Therefore, I resist all these calls to rename the environmental movement under the capitalist umbrella. Specifically, Friedman and Schwarzenegger are involved in a media frenzied hostile takeover of the term Green. Friedman out-and-out admits that he want to "own" the term green. (The capitalist spin couldn't be more clear!):

In the world of ideas, to name something is to own it. If you can name an issue, you can own the issue. One thing that always struck me about the term “green” was the degree to which, for so many years, it was defined by its opponents — by the people who wanted to disparage it. And they defined it as “liberal,” “tree-hugging,” “sissy,” “girlie-man,” “unpatriotic,” “vaguely French.”

Well, I want to rename “green.” I want to rename it geostrategic, geoeconomic, capitalistic and patriotic. I want to do that because I think that living, working, designing, manufacturing and projecting America in a green way can be the basis of a new unifying political movement for the 21st century. A redefined, broader and more muscular green ideology is not meant to trump the traditional Republican and Democratic agendas but rather to bridge them when it comes to addressing the three major issues facing every American today: jobs, temperature and terrorism.
First and foremost, Friedman and Schwarzenegger are free-market capitalists. This makes them men of progress, of perpetual growth, of boundlessness. However, science (again and again, even if you are an English teacher, you have to defer to science) tells us that progress is a myth. Until we stop measuring progress in terms of GDP, we will still live in an unsustainable world; a world where going to war is actually good for the economy and living simply is actually bad, where shopping for endless knickknacks is good and bartering back and forth with your neighbor is bad.

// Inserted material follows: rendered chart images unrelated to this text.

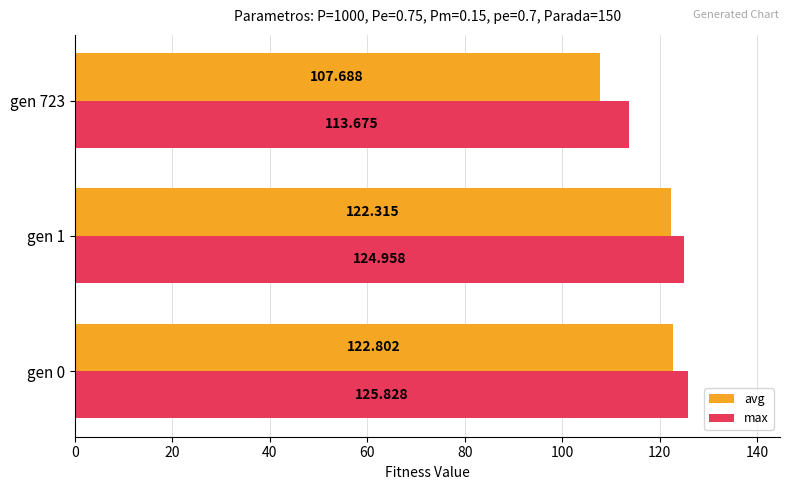

What is the difference between the maximum and minimum values in the avg series?

15.1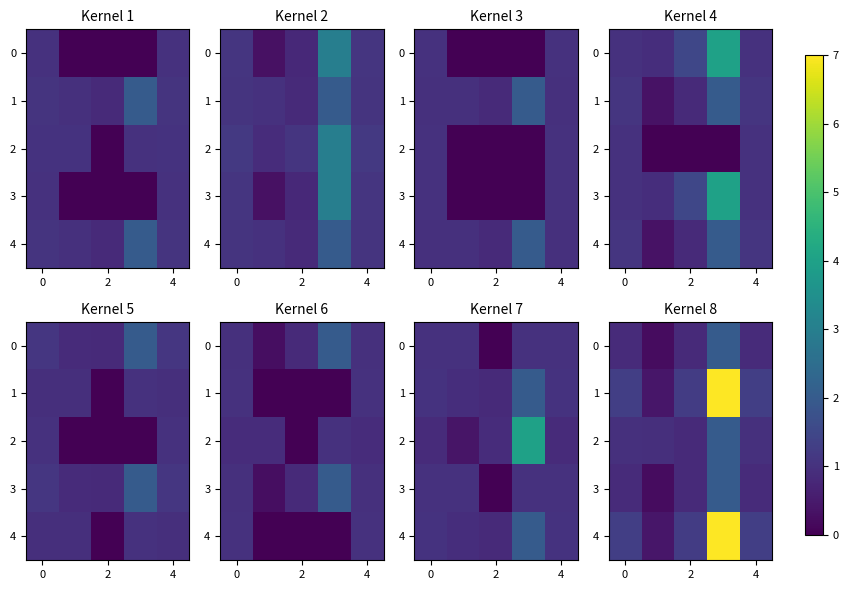

What is the minimum value for 3?

0.2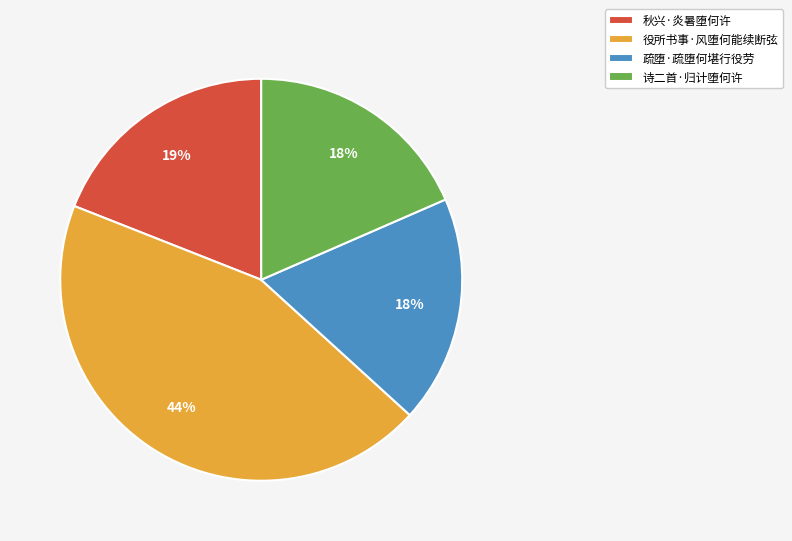

Between 秋兴·炎暑堕何许 and 役所书事·风堕何能续断弦, which is larger?

役所书事·风堕何能续断弦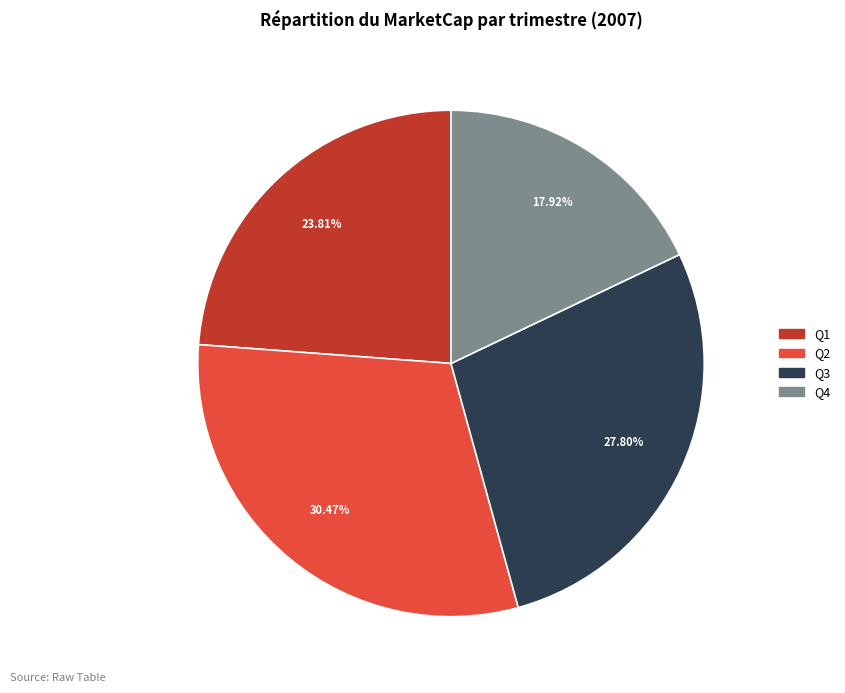

Rank the categories by value from lowest to highest.

Q4, Q1, Q3, Q2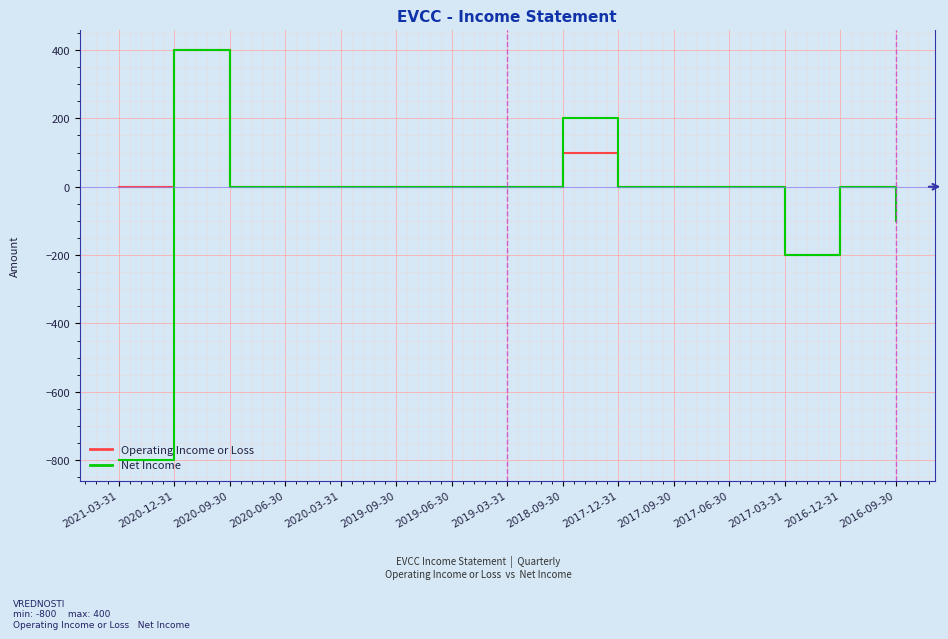

At which category is the sum across all series the highest?

2020-12-31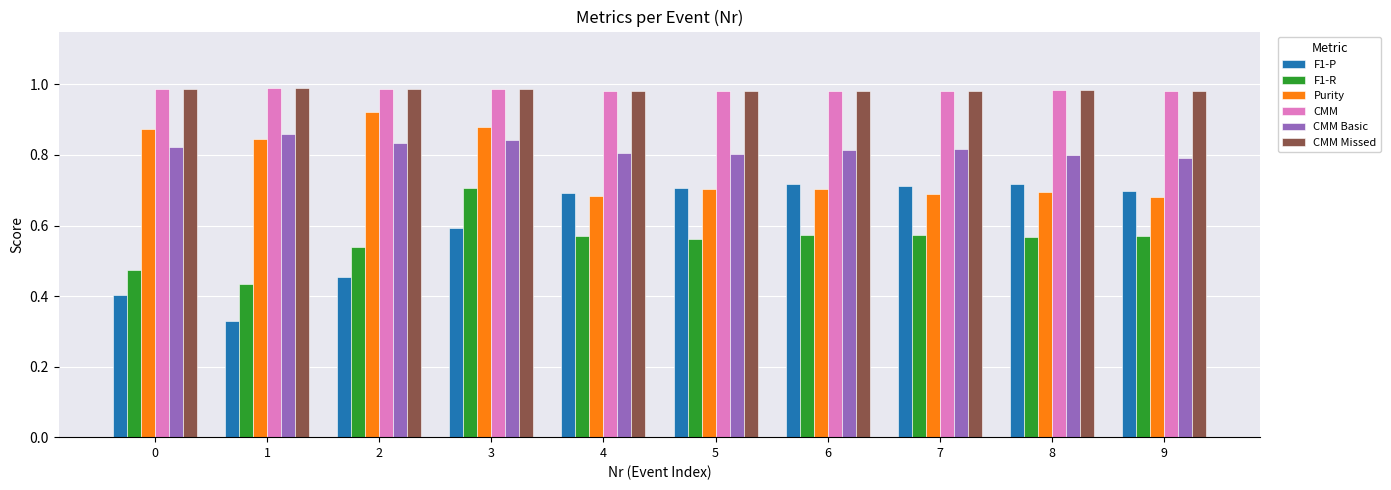

Count the CMM Missed values in the range 0 to 1.

10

My point is, again, this: That the true blue people on the left (that 10% who didn't want to go to war in Afghanistan, because they preferred actually looking at the root problems associated with terrorism and thought that conversation and dialog were actually more effective than bombs) should be very weary of adopting the language of the new green right. Throwing out countercultural ideals and ideas will only slow the inevitable shift toward real sustainability. Think about it this way: is Al-Qaeda better off today than it was 10 years ago? If you think it's better off, then you find yourself in agreement with the far left of 2001. How long ago that seems!